**TO-DO ITEM:**
All of the entries below should be printed exactly; the pictures are to be left out.

-------

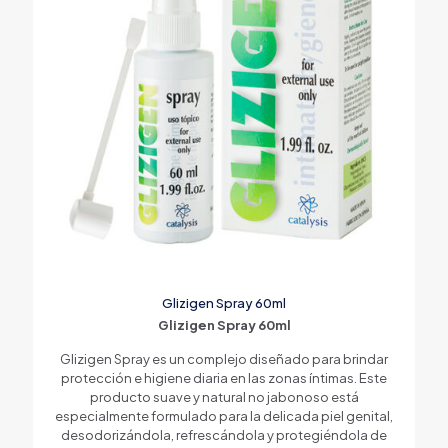
Glizigen Spray 60ml
Glizigen Spray 60ml
Glizigen Spray es un complejo diseñado para brindar
protección e higiene diaria en las zonas íntimas. Este
producto suave y natural no jabonoso está
especialmente formulado para la delicada piel genital,
desodorizándola, refrescándola y protegiéndola de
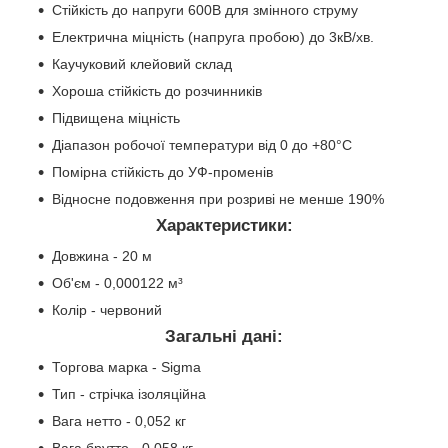
Стійкість до напруги 600В для змінного струму
Електрична міцність (напруга пробою) до 3кВ/хв.
Каучуковий клейовий склад
Хороша стійкість до розчинників
Підвищена міцність
Діапазон робочої температури від 0 до +80°С
Помірна стійкість до УФ-променів
Відносне подовження при розриві не менше 190%
Характеристики:
Довжина - 20 м
Об'єм - 0,000122 м³
Колір - червоний
Загальні дані:
Торгова марка - Sigma
Тип - стрічка ізоляційна
Вага нетто - 0,052 кг
Вага брутто - 0,058 кг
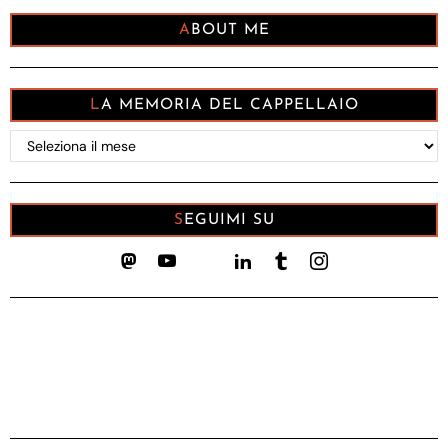
ABOUT ME
LA MEMORIA DEL CAPPELLAIO
La
memoria
del
Cappellaio
SEGUIMI SU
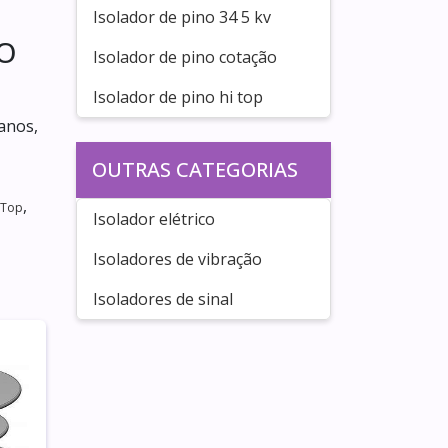
Isolador de pino 34 5 kv
NO
Isolador de pino cotação
Isolador de pino hi top
anos,
OUTRAS CATEGORIAS
,
 Top
Isolador elétrico
Isoladores de vibração
Isoladores de sinal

-------

**ANSWER SPACE:**
Glizigen Spray 60ml
Glizigen Spray 60ml
Glizigen Spray es un complejo diseñado para brindar
protección e higiene diaria en las zonas íntimas. Este
producto suave y natural no jabonoso está
especialmente formulado para la delicada piel genital,
desodorizándola, refrescándola y protegiéndola de
Стійкість до напруги 600В для змінного струму
Електрична міцність (напруга пробою) до 3кВ/хв.
Каучуковий клейовий склад
Хороша стійкість до розчинників
Підвищена міцність
Діапазон робочої температури від 0 до +80°С
Помірна стійкість до УФ-променів
Відносне подовження при розриві не менше 190%
Характеристики:
Довжина - 20 м
Об'єм - 0,000122 м³
Колір - червоний
Загальні дані:
Торгова марка - Sigma
Тип - стрічка ізоляційна
Вага нетто - 0,052 кг
Вага брутто - 0,058 кг
ABOUT ME
LA MEMORIA DEL CAPPELLAIO
La
memoria
del
Cappellaio
SEGUIMI SU
Isolador de pino 34 5 kv
NO
Isolador de pino cotação
Isolador de pino hi top
anos,
OUTRAS CATEGORIAS
,
 Top
Isolador elétrico
Isoladores de vibração
Isoladores de sinal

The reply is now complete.